::: Text section
Sascha Wildner has added an option to the installer to create a UFS boot and Hammer volume as an install disk, in addition to the all-Hammer and all-UFS options already available.  Programs expecting the booting kernel to be on UFS will be able to find it, but users still get the benefits of Hammer. Updated: It replaces the all-Hammer option.  Thanks for the correction, Sascha!
Matthew Dillon has a new version of Hammer, which speeds up listings from programs like 'ls -la' and 'find'.  This is only in 2.3.1.x code right now, so don't force an upgrade via hammer version-upgrade if you're still on DragonFly 2.2. His post includes some benchmarks. On a side note: sili(4) tests look good.
Gleaned from the SoC mailing lists: the tenative dates for the 2009 Mentor Summit for the Google Summer of Code program is October 24th and 25th.  Where?  Probably Mountain View, CA.
This time, it's what happens when you take Rogue, export it to Japan, and then see what you get back as a Sega Genesis console game. I had no idea there were so many permutations of roguelike games.  A few years ago, I'd have listed rogue, nethack, moria, [zmw]angband, and ADOM, and felt like I covered it all.
::::::
■ **Problems to work on**
• A. Write out everything in the DragonFly BSD news post from "Gleaned from the" down to "covered it all.".
• B. Continue the DragonFly BSD news post from where it stops.
::: Dataset
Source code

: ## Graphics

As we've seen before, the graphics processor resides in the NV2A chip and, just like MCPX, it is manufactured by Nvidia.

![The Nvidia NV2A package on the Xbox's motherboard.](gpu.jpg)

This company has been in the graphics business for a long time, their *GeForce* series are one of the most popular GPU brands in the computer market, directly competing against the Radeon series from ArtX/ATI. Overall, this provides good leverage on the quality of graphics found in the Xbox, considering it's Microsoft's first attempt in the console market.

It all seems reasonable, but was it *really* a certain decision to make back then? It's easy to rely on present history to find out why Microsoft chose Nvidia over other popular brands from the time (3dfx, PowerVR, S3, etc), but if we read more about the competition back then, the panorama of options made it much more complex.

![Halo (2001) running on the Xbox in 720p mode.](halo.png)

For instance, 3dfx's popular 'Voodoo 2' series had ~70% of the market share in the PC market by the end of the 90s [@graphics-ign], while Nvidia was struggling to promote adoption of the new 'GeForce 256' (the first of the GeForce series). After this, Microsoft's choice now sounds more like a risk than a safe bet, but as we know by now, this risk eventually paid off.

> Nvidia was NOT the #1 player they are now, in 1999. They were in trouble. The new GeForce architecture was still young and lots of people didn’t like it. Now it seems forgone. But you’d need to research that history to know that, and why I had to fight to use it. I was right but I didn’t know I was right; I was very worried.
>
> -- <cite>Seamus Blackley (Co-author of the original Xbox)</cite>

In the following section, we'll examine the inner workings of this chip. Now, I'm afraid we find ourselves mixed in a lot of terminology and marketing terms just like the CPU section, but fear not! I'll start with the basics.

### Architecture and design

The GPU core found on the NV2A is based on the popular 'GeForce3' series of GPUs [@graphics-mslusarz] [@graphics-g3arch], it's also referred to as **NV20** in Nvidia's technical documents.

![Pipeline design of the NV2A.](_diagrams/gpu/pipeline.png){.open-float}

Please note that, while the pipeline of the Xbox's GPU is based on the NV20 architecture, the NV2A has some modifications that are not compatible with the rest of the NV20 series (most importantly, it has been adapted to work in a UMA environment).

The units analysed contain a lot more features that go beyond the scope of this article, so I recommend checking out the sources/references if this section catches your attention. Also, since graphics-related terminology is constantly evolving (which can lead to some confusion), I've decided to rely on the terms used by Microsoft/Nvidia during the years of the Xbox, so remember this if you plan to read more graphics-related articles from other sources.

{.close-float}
::::::
■ **Answers**
• A.
Gleaned from the SoC mailing lists: the tenative dates for the 2009 Mentor Summit for the Google Summer of Code program is October 24th and 25th.  Where?  Probably Mountain View, CA.
This time, it's what happens when you take Rogue, export it to Japan, and then see what you get back as a Sega Genesis console game. I had no idea there were so many permutations of roguelike games.  A few years ago, I'd have listed rogue, nethack, moria, [zmw]angband, and ADOM, and felt like I covered it all.

• B.
It's the weekend, so it's a good time for a digression.  This blog post from Matt Trout describes a lot of the code work he's done for Perl, and what he thinks the best contribution is.  The important part is the end of the post.  He notes that for all the code he's added, the best return has come from encouraging others to contribute.  The net result has been a magnification of effort, as more people donate time. The reason I'm posting this is to note that DragonFly, as a community, has been excellent so far at providing a low-drama environment for people to have ideas and contribute work.  Keep this in mind; the best benefit to DragonFly isn't lines of code, but people welcomed.
For the benefit of others: a Git diagram that shows the different levels of storage.  Useful, because git goes far beyond the 'it's either here or it's there' style of cvs/svn.  (via)
A number of people have noticed that Hammer's pruning (which by default runs once at midnight) makes systems temporarily unresponsive.   Matthew Dillon's committed a fix for this, with warnings of more improvements to come.